◆ **Exercise requirements**
Reproduce the whole listing that follows, character for character, and drop the images.

◆ **The data**
<<<<

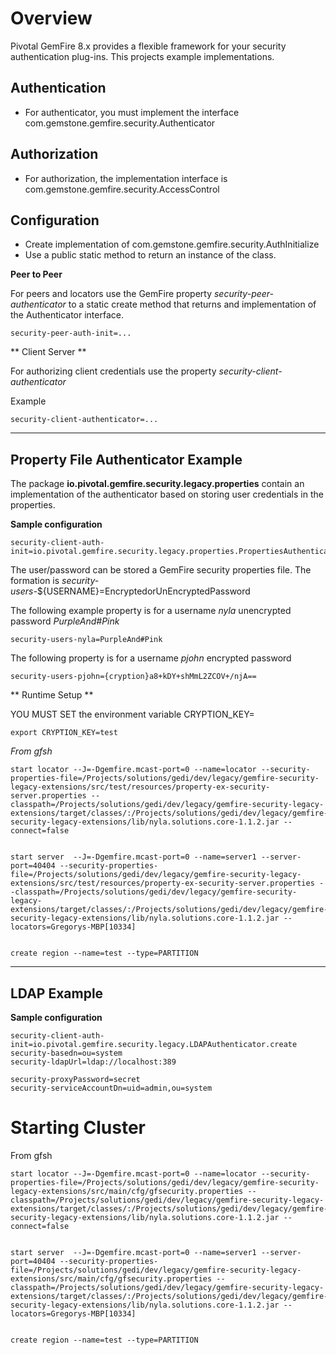 # Overview


Pivotal GemFire 8.x provides a flexible framework for your security authentication plug-ins. This projects example implementations.

## Authentication


- For authenticator, you must implement the interface  com.gemstone.gemfire.security.Authenticator



## Authorization

- For authorization, the implementation interface is com.gemstone.gemfire.security.AccessControl


## Configuration

- Create implementation of com.gemstone.gemfire.security.AuthInitialize
- Use a public static method to return an instance of the class.


**Peer to Peer**

For peers and locators use the GemFire property *security-peer-authenticator* to a static create method that returns 
and implementation of the Authenticator interface.

	security-peer-auth-init=...


** Client Server **

For authorizing client credentials use the property *security-client-authenticator*
 
 Example
 
	security-client-authenticator=...

----------------------------------------


## Property File Authenticator Example

The package **io.pivotal.gemfire.security.legacy.properties** contain an implementation
of the authenticator based on storing user credentials in the properties.

**Sample configuration**


	security-client-auth-init=io.pivotal.gemfire.security.legacy.properties.PropertiesAuthenticator
	


The user/password can be stored a GemFire security properties file.
The formation is *security-users-*${USERNAME}=EncryptedorUnEncryptedPassword

The following example property is for a username *nyla*  unencrypted password *PurpleAnd#Pink*

	security-users-nyla=PurpleAnd#Pink

The following property is for a username *pjohn*  encrypted password
	
	security-users-pjohn={cryption}a8+kDY+shMmL2ZCOV+/njA==
	
	
** Runtime Setup **

YOU MUST SET the environment variable CRYPTION_KEY=

	export CRYPTION_KEY=test
	

*From gfsh*




	start locator --J=-Dgemfire.mcast-port=0 --name=locator --security-properties-file=/Projects/solutions/gedi/dev/legacy/gemfire-security-legacy-extensions/src/test/resources/property-ex-security-server.properties --classpath=/Projects/solutions/gedi/dev/legacy/gemfire-security-legacy-extensions/target/classes/:/Projects/solutions/gedi/dev/legacy/gemfire-security-legacy-extensions/lib/nyla.solutions.core-1.1.2.jar --connect=false


	start server  --J=-Dgemfire.mcast-port=0 --name=server1 --server-port=40404 --security-properties-file=/Projects/solutions/gedi/dev/legacy/gemfire-security-legacy-extensions/src/test/resources/property-ex-security-server.properties --classpath=/Projects/solutions/gedi/dev/legacy/gemfire-security-legacy-extensions/target/classes/:/Projects/solutions/gedi/dev/legacy/gemfire-security-legacy-extensions/lib/nyla.solutions.core-1.1.2.jar --locators=Gregorys-MBP[10334]


	create region --name=test --type=PARTITION
	
	


	
----------------------------------------

## LDAP Example

**Sample configuration**


	security-client-auth-init=io.pivotal.gemfire.security.legacy.LDAPAuthenticator.create
	security-basedn=ou=system
	security-ldapUrl=ldap://localhost:389
	
	security-proxyPassword=secret
	security-serviceAccountDn=uid=admin,ou=system


# Starting Cluster

From gfsh

	start locator --J=-Dgemfire.mcast-port=0 --name=locator --security-properties-file=/Projects/solutions/gedi/dev/legacy/gemfire-security-legacy-extensions/src/main/cfg/gfsecurity.properties --classpath=/Projects/solutions/gedi/dev/legacy/gemfire-security-legacy-extensions/target/classes/:/Projects/solutions/gedi/dev/legacy/gemfire-security-legacy-extensions/lib/nyla.solutions.core-1.1.2.jar --connect=false
	
	
	start server  --J=-Dgemfire.mcast-port=0 --name=server1 --server-port=40404 --security-properties-file=/Projects/solutions/gedi/dev/legacy/gemfire-security-legacy-extensions/src/main/cfg/gfsecurity.properties --classpath=/Projects/solutions/gedi/dev/legacy/gemfire-security-legacy-extensions/target/classes/:/Projects/solutions/gedi/dev/legacy/gemfire-security-legacy-extensions/lib/nyla.solutions.core-1.1.2.jar --locators=Gregorys-MBP[10334]
	
	
	create region --name=test --type=PARTITION
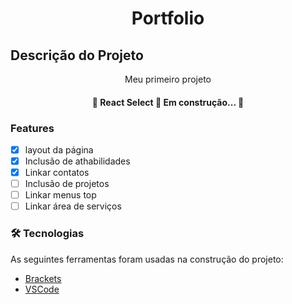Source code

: <h1 align="center">Portfolio</h1>


## Descrição do Projeto
<p align="center">Meu primeiro projeto</p>


<h4 align="center"> 
	🚧  React Select 🚀 Em construção...  🚧
</h4>

### Features

- [x] layout da página 
- [x] Inclusão de athabilidades
- [x] Linkar contatos
- [ ] Inclusão de projetos
- [ ] Linkar menus top
- [ ] Linkar área de serviços 

### 🛠 Tecnologias

As seguintes ferramentas foram usadas na construção do projeto:

- [Brackets](https://brackets.io/)
- [VSCode](https://code.visualstudio.com/)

>>>>

◆ **Solution to this problem**
 # Overview


Pivotal GemFire 8.x provides a flexible framework for your security authentication plug-ins. This projects example implementations.

## Authentication


- For authenticator, you must implement the interface  com.gemstone.gemfire.security.Authenticator



## Authorization

- For authorization, the implementation interface is com.gemstone.gemfire.security.AccessControl


## Configuration

- Create implementation of com.gemstone.gemfire.security.AuthInitialize
- Use a public static method to return an instance of the class.


**Peer to Peer**

For peers and locators use the GemFire property *security-peer-authenticator* to a static create method that returns 
and implementation of the Authenticator interface.

	security-peer-auth-init=...


** Client Server **

For authorizing client credentials use the property *security-client-authenticator*
 
 Example
 
	security-client-authenticator=...

----------------------------------------


## Property File Authenticator Example

The package **io.pivotal.gemfire.security.legacy.properties** contain an implementation
of the authenticator based on storing user credentials in the properties.

**Sample configuration**


	security-client-auth-init=io.pivotal.gemfire.security.legacy.properties.PropertiesAuthenticator
	


The user/password can be stored a GemFire security properties file.
The formation is *security-users-*${USERNAME}=EncryptedorUnEncryptedPassword

The following example property is for a username *nyla*  unencrypted password *PurpleAnd#Pink*

	security-users-nyla=PurpleAnd#Pink

The following property is for a username *pjohn*  encrypted password
	
	security-users-pjohn={cryption}a8+kDY+shMmL2ZCOV+/njA==
	
	
** Runtime Setup **

YOU MUST SET the environment variable CRYPTION_KEY=

	export CRYPTION_KEY=test
	

*From gfsh*




	start locator --J=-Dgemfire.mcast-port=0 --name=locator --security-properties-file=/Projects/solutions/gedi/dev/legacy/gemfire-security-legacy-extensions/src/test/resources/property-ex-security-server.properties --classpath=/Projects/solutions/gedi/dev/legacy/gemfire-security-legacy-extensions/target/classes/:/Projects/solutions/gedi/dev/legacy/gemfire-security-legacy-extensions/lib/nyla.solutions.core-1.1.2.jar --connect=false


	start server  --J=-Dgemfire.mcast-port=0 --name=server1 --server-port=40404 --security-properties-file=/Projects/solutions/gedi/dev/legacy/gemfire-security-legacy-extensions/src/test/resources/property-ex-security-server.properties --classpath=/Projects/solutions/gedi/dev/legacy/gemfire-security-legacy-extensions/target/classes/:/Projects/solutions/gedi/dev/legacy/gemfire-security-legacy-extensions/lib/nyla.solutions.core-1.1.2.jar --locators=Gregorys-MBP[10334]


	create region --name=test --type=PARTITION
	
	


	
----------------------------------------

## LDAP Example

**Sample configuration**


	security-client-auth-init=io.pivotal.gemfire.security.legacy.LDAPAuthenticator.create
	security-basedn=ou=system
	security-ldapUrl=ldap://localhost:389
	
	security-proxyPassword=secret
	security-serviceAccountDn=uid=admin,ou=system


# Starting Cluster

From gfsh

	start locator --J=-Dgemfire.mcast-port=0 --name=locator --security-properties-file=/Projects/solutions/gedi/dev/legacy/gemfire-security-legacy-extensions/src/main/cfg/gfsecurity.properties --classpath=/Projects/solutions/gedi/dev/legacy/gemfire-security-legacy-extensions/target/classes/:/Projects/solutions/gedi/dev/legacy/gemfire-security-legacy-extensions/lib/nyla.solutions.core-1.1.2.jar --connect=false
	
	
	start server  --J=-Dgemfire.mcast-port=0 --name=server1 --server-port=40404 --security-properties-file=/Projects/solutions/gedi/dev/legacy/gemfire-security-legacy-extensions/src/main/cfg/gfsecurity.properties --classpath=/Projects/solutions/gedi/dev/legacy/gemfire-security-legacy-extensions/target/classes/:/Projects/solutions/gedi/dev/legacy/gemfire-security-legacy-extensions/lib/nyla.solutions.core-1.1.2.jar --locators=Gregorys-MBP[10334]
	
	
	create region --name=test --type=PARTITION
Source code

: <h1 align="center">Portfolio</h1>


## Descrição do Projeto
<p align="center">Meu primeiro projeto</p>


<h4 align="center"> 
	🚧  React Select 🚀 Em construção...  🚧
</h4>

### Features

- [x] layout da página 
- [x] Inclusão de athabilidades
- [x] Linkar contatos
- [ ] Inclusão de projetos
- [ ] Linkar menus top
- [ ] Linkar área de serviços 

### 🛠 Tecnologias

As seguintes ferramentas foram usadas na construção do projeto:

- [Brackets](https://brackets.io/)
- [VSCode](https://code.visualstudio.com/)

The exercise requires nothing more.